▸ **Extracted text**:
This new lot—I find it hard not to laugh when I look at their repeal day agenda. They did the kinds of things that you do when you have nothing else to do. There are seven weeks to the budget and the government have had staff in the departments going through amending 11 different pieces of legislation to omit the word 'e-mail' and replace it with 'email'. One of the journalists refers to this as 'the war on hyphens'. This is an incredible waste of time for a government which said just a few months ago that there was an emergency and everything had to be done fast, but the government departments are spending time on this. In 16 pieces of legislation they have replaced the words 'facsimile transmission' with 'fax'. Incredibly good—small businesses all over the country will be rejoicing at this incredible reduction and red-tape! The word 'trademark' has been substituted with 'trade mark'. 'Legislative Assembly for the Northern Territory' has been substituted by 'Legislative Assembly of the Northern Territory'—that is, 'of' instead of 'for'. Also, there is an omission of the phrase between 'a state or territory' and substitution of between 'a state and a territory'. Again, this is an incredible waste of the department's time.

▸ **Problem to work on**: List every wording change the repeal day speech excerpt describes, giving the original wording and its replacement for each.

▸ **Available data**:

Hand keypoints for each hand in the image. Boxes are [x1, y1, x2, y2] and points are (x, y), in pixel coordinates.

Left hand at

--

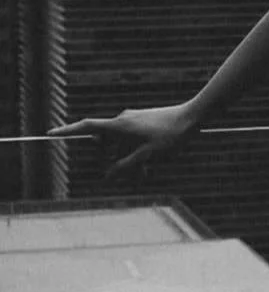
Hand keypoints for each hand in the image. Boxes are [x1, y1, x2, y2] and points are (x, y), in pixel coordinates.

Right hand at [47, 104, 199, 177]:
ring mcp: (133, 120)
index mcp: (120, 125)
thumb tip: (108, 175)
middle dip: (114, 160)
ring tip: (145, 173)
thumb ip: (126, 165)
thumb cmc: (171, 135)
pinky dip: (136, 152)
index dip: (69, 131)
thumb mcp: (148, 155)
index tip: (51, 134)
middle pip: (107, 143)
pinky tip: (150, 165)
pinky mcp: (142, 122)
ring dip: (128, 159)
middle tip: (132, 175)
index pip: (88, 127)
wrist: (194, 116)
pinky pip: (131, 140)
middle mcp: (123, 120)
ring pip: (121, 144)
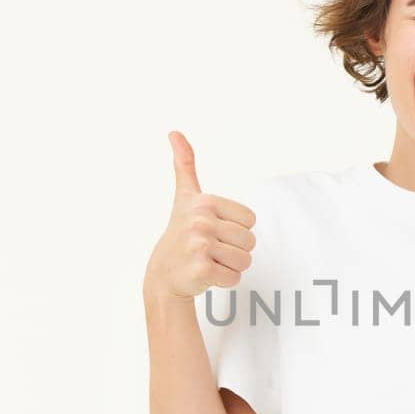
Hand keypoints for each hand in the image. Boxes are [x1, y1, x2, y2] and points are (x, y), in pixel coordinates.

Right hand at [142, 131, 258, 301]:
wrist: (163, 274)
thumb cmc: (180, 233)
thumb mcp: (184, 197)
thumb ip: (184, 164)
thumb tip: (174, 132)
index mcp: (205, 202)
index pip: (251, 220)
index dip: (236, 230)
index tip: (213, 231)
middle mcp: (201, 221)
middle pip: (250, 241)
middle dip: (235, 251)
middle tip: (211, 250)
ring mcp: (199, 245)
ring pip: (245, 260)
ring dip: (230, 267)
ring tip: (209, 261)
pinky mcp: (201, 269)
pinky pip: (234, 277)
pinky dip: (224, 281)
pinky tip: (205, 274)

--

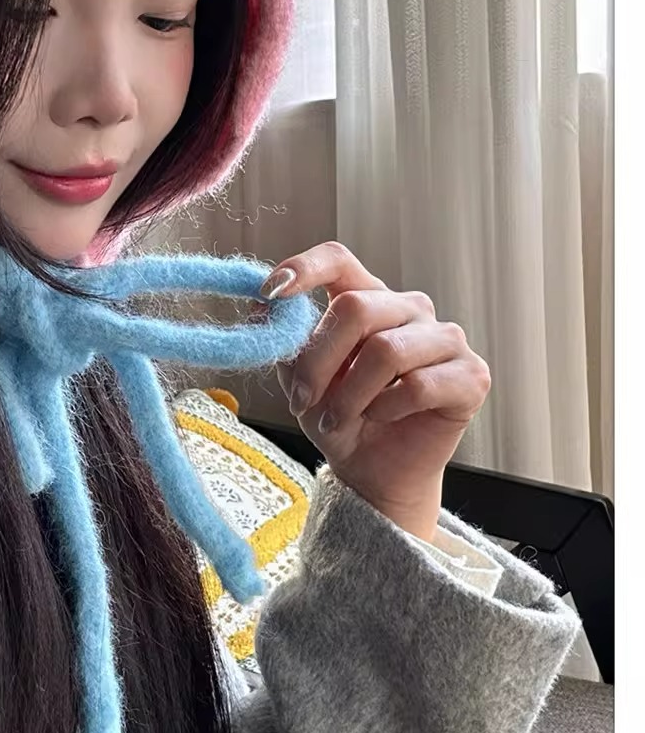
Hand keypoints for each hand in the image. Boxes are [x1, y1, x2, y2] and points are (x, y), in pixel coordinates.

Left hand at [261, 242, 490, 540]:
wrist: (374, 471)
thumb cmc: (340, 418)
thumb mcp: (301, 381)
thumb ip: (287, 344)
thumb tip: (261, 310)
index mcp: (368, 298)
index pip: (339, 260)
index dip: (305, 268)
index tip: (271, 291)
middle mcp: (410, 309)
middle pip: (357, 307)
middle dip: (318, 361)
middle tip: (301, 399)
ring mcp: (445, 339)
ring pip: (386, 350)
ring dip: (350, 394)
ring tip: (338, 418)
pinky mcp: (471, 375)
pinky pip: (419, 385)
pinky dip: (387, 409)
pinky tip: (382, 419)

▸ **Reply**:
- 'e-mail' replaced with 'email'
- 'facsimile transmission' replaced with 'fax'
- 'trademark' replaced with 'trade mark'
- 'Legislative Assembly for the Northern Territory' replaced with 'Legislative Assembly of the Northern Territory'
- 'a state or territory' replaced with 'a state and a territory'